> **Instructions to follow**
The answer must be an exact copy of the records below, with every picture left out.

> **Data records**
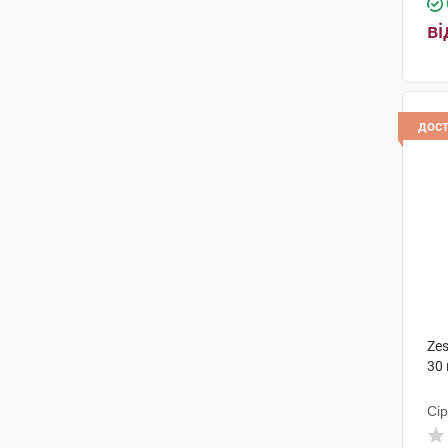
Natures Plus
(16)
ві
Корал Лабораторіз
(2)
Алкалоїд АД-Скоп'є
(2)
Олеофарм
(1)
дос
Індоко Ремедіс
(1)
Солгар Вітамін енд Херб
(2)
Польфарма
(1)
Домова Аптечка
(4)
Екофарм НВК ТОВ
(1)
Zes
Хемплаб Сп з о о
(1)
30
Симбіофарм
(1)
Сір
СимбіоФарм ГмбХ
(1)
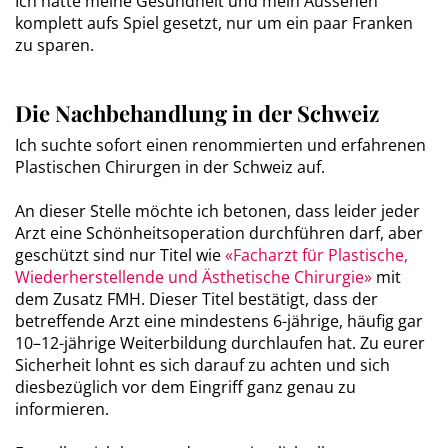
Ich hatte meine Gesundheit und mein Aussehen
komplett aufs Spiel gesetzt, nur um ein paar Franken
zu sparen.
Die Nachbehandlung in der Schweiz
Ich suchte sofort einen renommierten und erfahrenen
Plastischen Chirurgen in der Schweiz auf.
An dieser Stelle möchte ich betonen, dass leider jeder
Arzt eine Schönheitsoperation durchführen darf, aber
geschützt sind nur Titel wie
«Facharzt für Plastische,
Wiederherstellende und Ästhetische Chirurgie»
mit
dem Zusatz FMH. Dieser Titel bestätigt, dass der
betreffende Arzt eine mindestens 6-jährige, häufig gar
10–12-jährige Weiterbildung durchlaufen hat. Zu eurer
Sicherheit lohnt es sich darauf zu achten und sich
diesbezüglich vor dem Eingriff ganz genau zu
informieren.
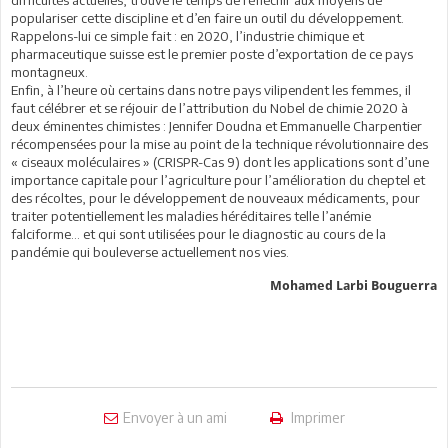
populariser cette discipline et d’en faire un outil du développement.
Rappelons-lui ce simple fait : en 2020, l’industrie chimique et
pharmaceutique suisse est le premier poste d’exportation de ce pays
montagneux.
Enfin, à l’heure où certains dans notre pays vilipendent les femmes, il
faut célébrer et se réjouir de l’attribution du Nobel de chimie 2020 à
deux éminentes chimistes : Jennifer Doudna et Emmanuelle Charpentier
récompensées pour la mise au point de la technique révolutionnaire des
« ciseaux moléculaires » (CRISPR-Cas 9) dont les applications sont d’une
importance capitale pour l’agriculture pour l’amélioration du cheptel et
des récoltes, pour le développement de nouveaux médicaments, pour
traiter potentiellement les maladies héréditaires telle l’anémie
falciforme… et qui sont utilisées pour le diagnostic au cours de la
pandémie qui bouleverse actuellement nos vies.
Mohamed Larbi Bouguerra
Envoyer à un ami
Imprimer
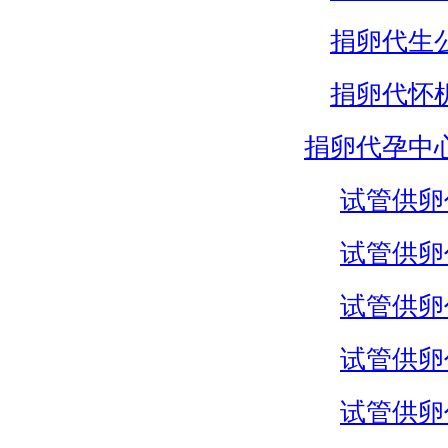
捐卵代生
捐卵代怀
捐卵代孕中
试管供卵
试管供卵
试管供卵
试管供卵
试管供卵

> **Result for this exercise**
Natures Plus
(16)
ві
Корал Лабораторіз
(2)
Алкалоїд АД-Скоп'є
(2)
Олеофарм
(1)
дос
Індоко Ремедіс
(1)
Солгар Вітамін енд Херб
(2)
Польфарма
(1)
Домова Аптечка
(4)
Екофарм НВК ТОВ
(1)
Zes
Хемплаб Сп з о о
(1)
30
Симбіофарм
(1)
Сір
СимбіоФарм ГмбХ
(1)
Ich hatte meine Gesundheit und mein Aussehen
komplett aufs Spiel gesetzt, nur um ein paar Franken
zu sparen.
Die Nachbehandlung in der Schweiz
Ich suchte sofort einen renommierten und erfahrenen
Plastischen Chirurgen in der Schweiz auf.
An dieser Stelle möchte ich betonen, dass leider jeder
Arzt eine Schönheitsoperation durchführen darf, aber
geschützt sind nur Titel wie
«Facharzt für Plastische,
Wiederherstellende und Ästhetische Chirurgie»
mit
dem Zusatz FMH. Dieser Titel bestätigt, dass der
betreffende Arzt eine mindestens 6-jährige, häufig gar
10–12-jährige Weiterbildung durchlaufen hat. Zu eurer
Sicherheit lohnt es sich darauf zu achten und sich
diesbezüglich vor dem Eingriff ganz genau zu
informieren.
populariser cette discipline et d’en faire un outil du développement.
Rappelons-lui ce simple fait : en 2020, l’industrie chimique et
pharmaceutique suisse est le premier poste d’exportation de ce pays
montagneux.
Enfin, à l’heure où certains dans notre pays vilipendent les femmes, il
faut célébrer et se réjouir de l’attribution du Nobel de chimie 2020 à
deux éminentes chimistes : Jennifer Doudna et Emmanuelle Charpentier
récompensées pour la mise au point de la technique révolutionnaire des
« ciseaux moléculaires » (CRISPR-Cas 9) dont les applications sont d’une
importance capitale pour l’agriculture pour l’amélioration du cheptel et
des récoltes, pour le développement de nouveaux médicaments, pour
traiter potentiellement les maladies héréditaires telle l’anémie
falciforme… et qui sont utilisées pour le diagnostic au cours de la
pandémie qui bouleverse actuellement nos vies.
Mohamed Larbi Bouguerra
Envoyer à un ami
Imprimer
捐卵代生
捐卵代怀
捐卵代孕中
试管供卵
试管供卵
试管供卵
试管供卵
试管供卵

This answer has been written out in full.